■ **DOCUMENT EXCERPT**:

---------------

# Package Expo: Wikipedia 1.4.0 
*Group 6: Joe Burnett, Sofia Cenciarelli, Harrison O'Neal, and Cressie Rynne*

## Introduction
Before we take a look into the Wikipedia package, let's start by defining what Wikipedia is. Wikipedia is a free, multilinguil content encyclopedia. It launched in 2001 and has exponenetially grown since, now containing over six million articles in English alone. All information provided on Wikipedia utliizes open collaboration meaning that everything is published and maintained by volunteers/users. Although considered to not be a reliable source of information, Wikipedia is the eighth-most-visited site in the world. With its high usage and diverity in data, we chose to look into how text-based analysis could be improved using the Wikipedia 1.4.0 package. 

Wikipedia 1.4.0 is an application programming interface (API). This particular API acts as a messenger that delivers requested information for Wikipedia to Python. When used, it creates a Python library using Wikipedia information making it easier to extract data from their evergrowing database.

## Installation
To initially install the program, enter the code below without the hashtag in a terminal window:

In [1]:
#!pip install wikipedia

Once installed, you will no longer need the installation line of code. Anytime you would like to use the package you will simply need to import the package using the code below without the hashtag:

In [2]:
import wikipedia

## In-Depth Description
The Wikipedia API is a useful tool to link to Wikipedia articles for reference material. In this way, the API call is much easier semantically than having to scrap a HTML page. This API is actually acting as a wrapper for the MediaWiki API, and in the words of the owner, “Wikipedia (works) so you can focus on using Wikipedia data, not getting it” For example, if you wanted to extract a summary information of something, let’s say “Python”, searching the entirety of Wikipedia is done in one quick line: 

In [3]:
wikipedia.search("Python")

['Python',
 'Python (programming language)',
 'Monty Python',
 'Ball python',
 'History of Python',
 'PYTHON',
 'Burmese python',
 'Reticulated python',
 'Python molurus',
 'Python (genus)']

After doing a basic search, we can see that the one we want is the “Python (Programming Language)”. To grab the summary of the page, we type: 

In [4]:
wikipedia.summary("Python (programming language)")

'Python is an interpreted high-level general-purpose programming language. Python\'s design philosophy emphasizes code readability with its notable use of significant indentation. Its language constructs as well as its object-oriented approach aim to help programmers write clear, logical code for small and large-scale projects.Python is dynamically-typed and garbage-collected. It supports multiple programming paradigms, including structured (particularly, procedural), object-oriented and functional programming. Python is often described as a "batteries included" language due to its comprehensive standard library.Guido van Rossum began working on Python in the late 1980s, as a successor to the ABC programming language, and first released it in 1991 as Python 0.9.0. Python 2.0 was released in 2000 and introduced new features, such as list comprehensions and a garbage collection system using reference counting and was discontinued with version 2.7.18 in 2020. Python 3.0 was released in 20

It’s that easy! Compared to web scraping, this is a much more efficient process to extract some basic information from the page without having to go the HTML tag system.

---------------

■ **TASKS TO CARRY OUT**:
1. Reproduce the passage of the Wikipedia package write-up from "It’s that easy!" to "HTML tag system.".
2. Continue the Wikipedia package write-up from its last sentence.

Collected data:
---------------

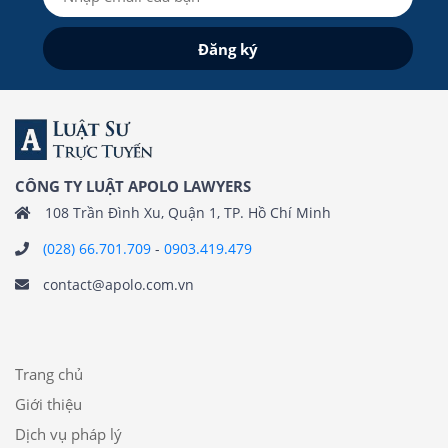
CÔNG TY LUẬT APOLO LAWYERS
108 Trần Đình Xu, Quận 1, TP. Hồ Chí Minh
(028) 66.701.709
-
0903.419.479
contact@apolo.com.vn
Trang chủ
Giới thiệu
Dịch vụ pháp lý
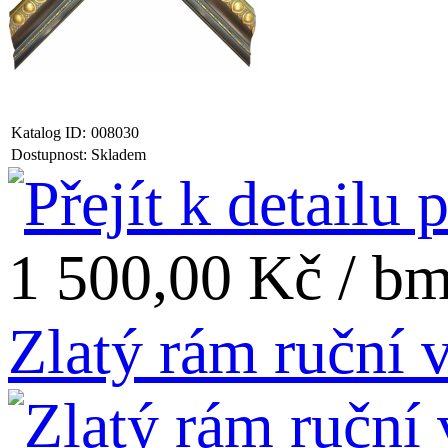
Katalog ID:
008030
Dostupnost:
Skladem
1 500,00 Kč / b
Zlatý rám ruční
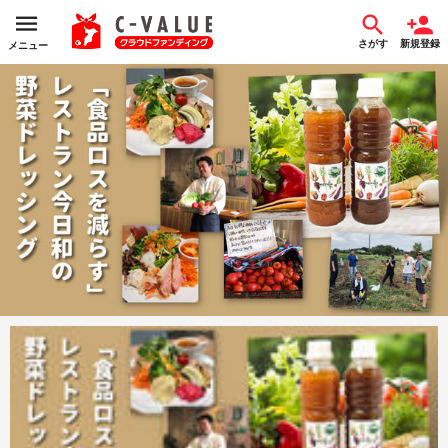
さがす
新規登録
メニュー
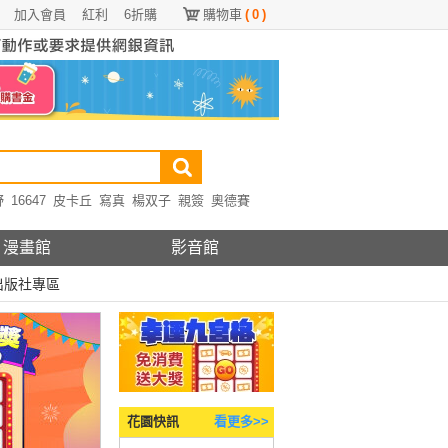
加入會員
紅利
6折購
購物車
(
0
)
野
16647
皮卡丘
寫真
楊双子
親簽
奧德賽
漫畫館
影音館
出版社專區
花園快訊
看更多>>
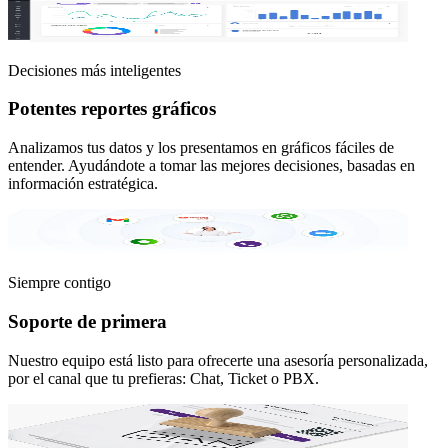
Decisiones más inteligentes
Potentes reportes gráficos
Analizamos tus datos y los presentamos en gráficos fáciles de
entender. Ayudándote a tomar las mejores decisiones, basadas en
información estratégica.
Siempre contigo
Soporte de primera
Nuestro equipo está listo para ofrecerte una asesoría personalizada,
por el canal que tu prefieras: Chat, Ticket o PBX.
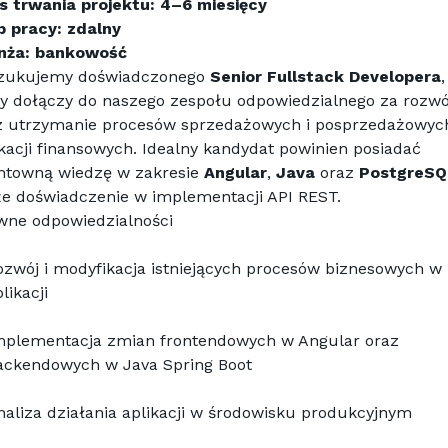
s trwania projektu: 4–6 miesięcy
b pracy: zdalny
nża: bankowość
zukujemy doświadczonego 
Senior Fullstack Developera
, 
ry dołączy do naszego zespołu odpowiedzialnego za rozwój
z utrzymanie procesów sprzedażowych i posprzedażowych
kacji finansowych. Idealny kandydat powinien posiadać 
ntowną wiedzę w zakresie 
Angular
, 
Java
 oraz 
PostgreSQ
że doświadczenie w implementacji API REST.
wne odpowiedzialności
ozwój i modyfikacja istniejących procesów biznesowych w 
likacji
mplementacja zmian frontendowych w Angular oraz 
ackendowych w Java Spring Boot
naliza działania aplikacji w środowisku produkcyjnym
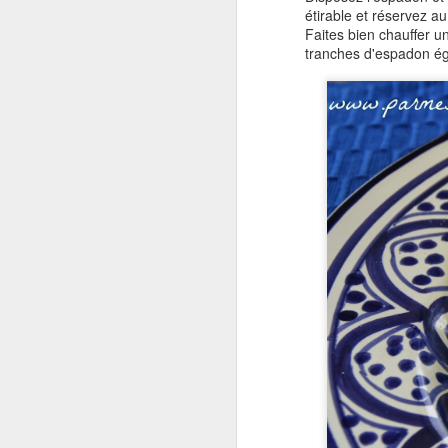
étirable et réservez au
Faites bien chauffer un
dé
tranches d'espadon égo
do
un
Ou
pe
F
r
J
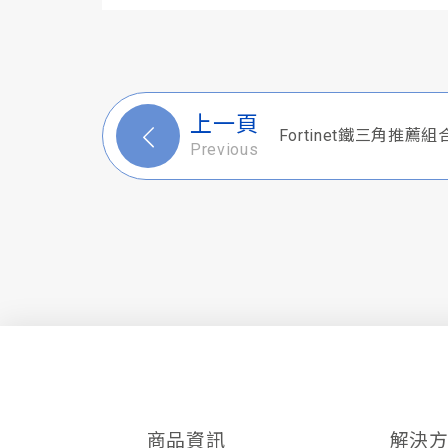
上一頁
Fortinet鐵三角推
Previous
商品資訊
解決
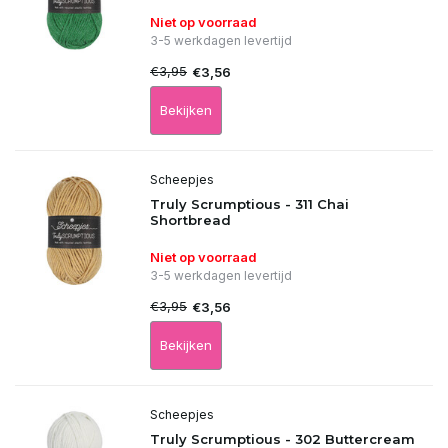
Niet op voorraad
3-5 werkdagen levertijd
€3,95
€3,56
Bekijken
Scheepjes
Truly Scrumptious - 311 Chai
Shortbread
Niet op voorraad
3-5 werkdagen levertijd
€3,95
€3,56
Bekijken
Scheepjes
Truly Scrumptious - 302 Buttercream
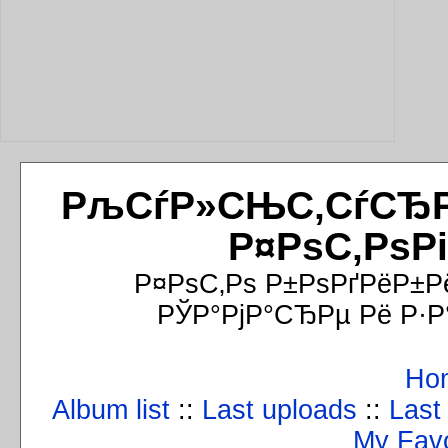
РљСѓР»СЊС‚СѓСЂРёР
Р¤РѕС‚РѕР
Р¤РѕС‚Рѕ Р±РѕРґРёР±Р
РЎР°РјР°СЂРµ Рё Р·Р
Ho
Album list
::
Last uploads
::
Last
My Favo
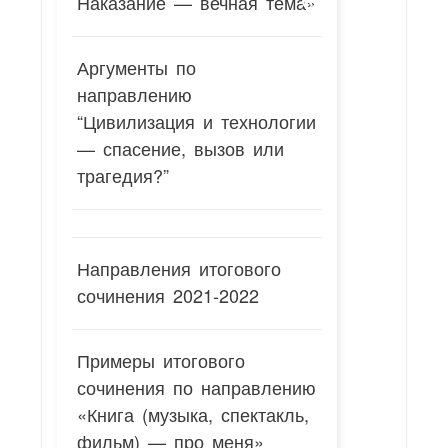
Наказание — вечная тема»
Аргументы по
направлению
“Цивилизация и технологии
— спасение, вызов или
трагедия?”
Направления итогового
сочинения 2021-2022
Примеры итогового
сочинения по направлению
«Книга (музыка, спектакль,
фильм) — про меня»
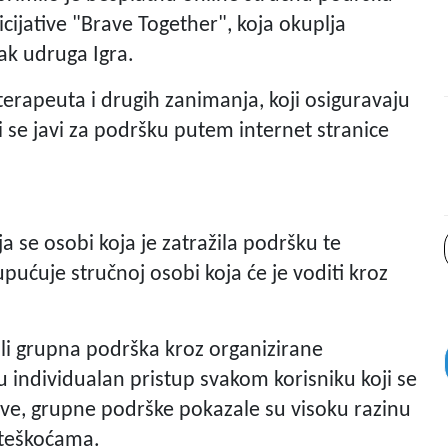
icijative "Brave Together", koja okuplja
tak udruga Igra.
erapeuta i drugih zanimanja, koji osiguravaju
i se javi za podršku putem internet stranice
a se osobi koja je zatražila podršku te
upućuje stručnoj osobi koja će je voditi kroz
ili grupna podrška kroz organizirane
u individualan pristup svakom korisniku koji se
ive, grupne podrške pokazale su visoku razinu
oteškoćama.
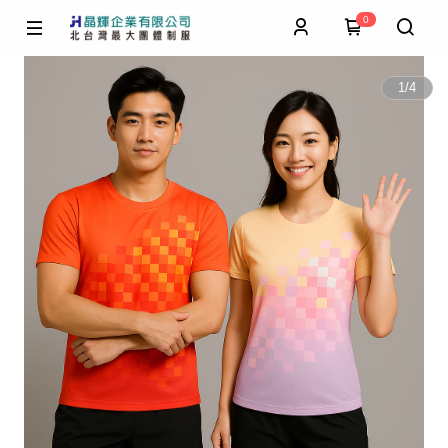
0
1
/
4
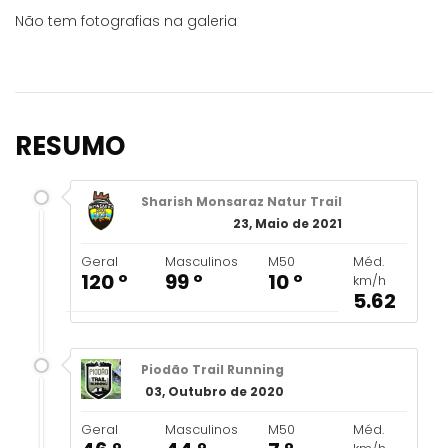
Não tem fotografias na galeria
RESUMO
Sharish Monsaraz Natur Trail
23, Maio de 2021
Geral
Masculinos
M50
Méd.
120 º
99 º
10 º
km/h
5.62
Piodão Trail Running
03, Outubro de 2020
Geral
Masculinos
M50
Méd.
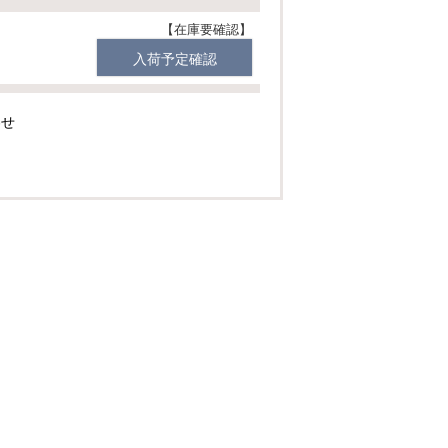
在庫要確認
入荷予定確認
わせ
残りわずか
カートに入れる
在庫要確認
入荷予定確認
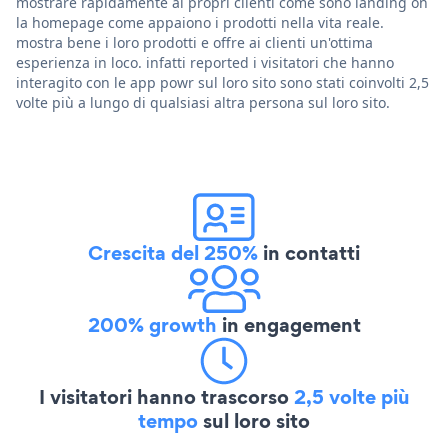
mostrare rapidamente ai propri clienti come sono landing on
la homepage come appaiono i prodotti nella vita reale.
mostra bene i loro prodotti e offre ai clienti un'ottima
esperienza in loco. infatti reported i visitatori che hanno
interagito con le app powr sul loro sito sono stati coinvolti 2,5
volte più a lungo di qualsiasi altra persona sul loro sito.
Crescita del 250%
in contatti
200% growth
in engagement
I visitatori hanno trascorso
2,5 volte più
tempo
sul loro sito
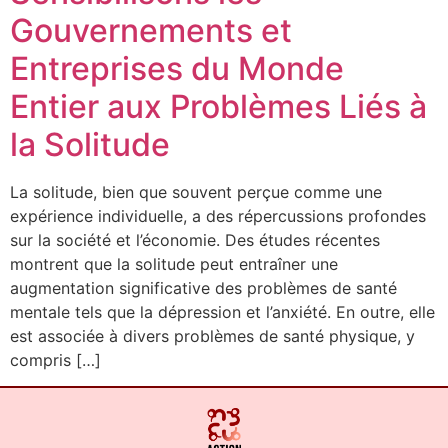
Gouvernements et
Entreprises du Monde
Entier aux Problèmes Liés à
la Solitude
La solitude, bien que souvent perçue comme une
expérience individuelle, a des répercussions profondes
sur la société et l’économie. Des études récentes
montrent que la solitude peut entraîner une
augmentation significative des problèmes de santé
mentale tels que la dépression et l’anxiété. En outre, elle
est associée à divers problèmes de santé physique, y
compris […]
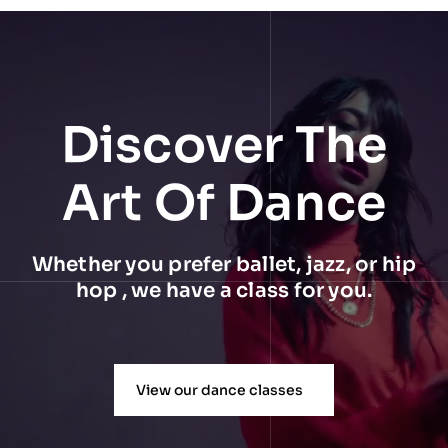
Discover The
Art Of Dance
Whether you prefer ballet, jazz, or hip
hop , we have a class for you.
View our dance classes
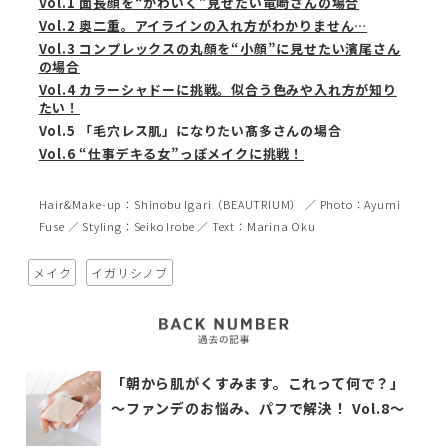
Vol.1 面長顔を“かわいく”見せたい竜崎さんの場合
Vol.2 奥二重。アイラインの入れ方がわかりません…
Vol.3 コンプレックスの丸顔を“小顔”に見せたい濱尾さん
の場合
Vol.4 カラーシャドーに挑戦。似合う色みや入れ方が知り
たい！
Vol.5 「毛穴レス肌」になりたい髙多さんの場合
Vol.6 “仕事デキる女”っぽメイクに挑戦！
Hair&Make-up：Shinobu Igari（BEAUTRIUM） ／ Photo：Ayumi
Fuse ／ Styling：Seiko Irobe ／ Text：Marina Oku
メイク
イガリシノブ
「朝から肌がくすみます。これって何で？」
〜ファンデのお悩み、パフで解決！ Vol.8〜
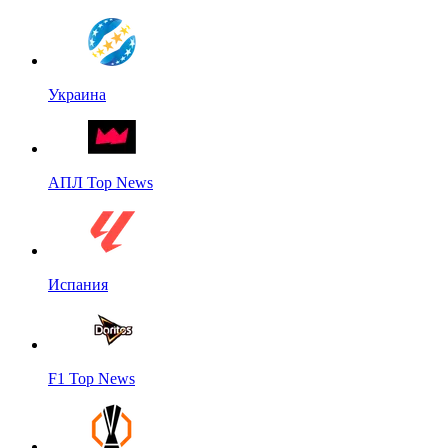
Украина
АПЛ Top News
Испания
F1 Top News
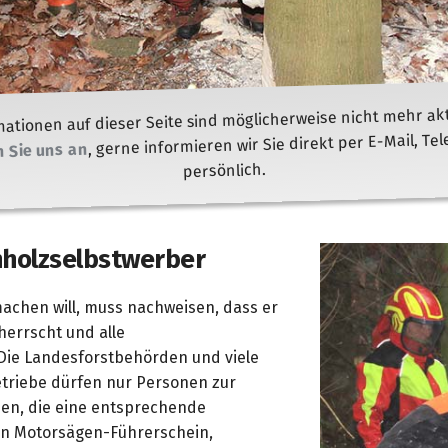
mationen auf dieser Seite sind möglicherweise nicht mehr aktu
, gerne informieren wir Sie direkt per E-Mail, Te
 Sie uns an
persönlich.
nholzselbstwerber
achen will, muss nachweisen, dass er
herrscht und alle
 Die Landes­forstbehörden und viele
triebe dürfen nur Personen zur
sen, die eine entsprechende
en Motorsägen-Führer­schein,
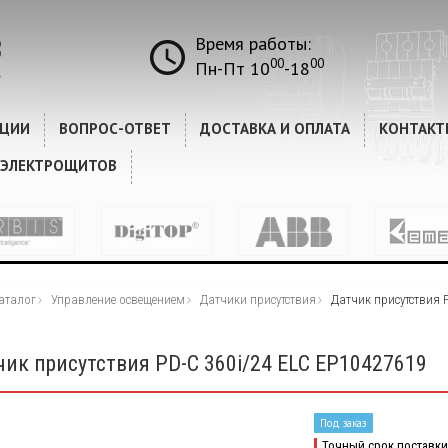
Время работы:
00
00
Пн-Пт 10
-18
КЦИИ
ВОПРОС-ОТВЕТ
ДОСТАВКА И ОПЛАТА
КОНТАКТ
 ЭЛЕКТРОЩИТОВ
аталог
Управление освещением
Датчики присутствия
Датчик присутствия P
чик присутствия PD-C 360i/24 ELC EP10427619
Под заказ
Точный срок поставки 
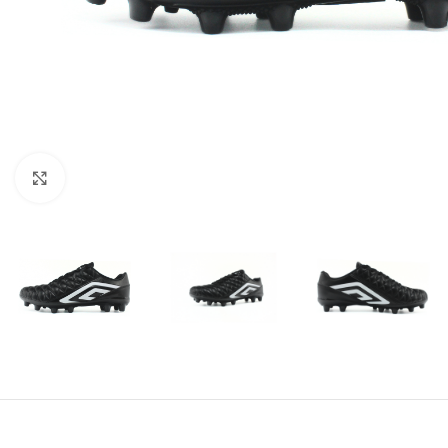
Amplía la Imagen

---------------

■ **RESULTS FOR EACH TASK**:
1.
It’s that easy! Compared to web scraping, this is a much more efficient process to extract some basic information from the page without having to go the HTML tag system.

2.
Another key advantage of this approach over a normal web scraping procedure, besides time and effort saved, is the resiliency built into passing through an API VS hard coding. For example, let’s say the webpage for Python (programming language) changed. If you had hard coded in the website URL, then this would brick your application. Since we are passing our calls through this API, built in resiliency for webpage changes is taken care of on the APIs side so that the user can focus on just what they want to use the information for instead of building resiliency into their code (since this is already done for us!). For grabbing information quickly and efficiently, using the Wikipedia package is far superior to the alternative web scraping methods. 

## Functionalities

Search for relavant data with keywords and refine reults by popularity 

In [5]:
wikipedia.search("Python")

['Python',
 'Python (programming language)',
 'Monty Python',
 'Ball python',
 'History of Python',
 'PYTHON',
 'Burmese python',
 'Reticulated python',
 'Python molurus',
 'Python (genus)']

In [6]:
wikipedia.search("Python", results=5)

['Python',
 'Python (programming language)',
 'Monty Python',
 'Ball python',
 'PYTHON']

Summarize data on subject and refine the number of sentences returned. 

In [7]:
wikipedia.summary("PythonProgram")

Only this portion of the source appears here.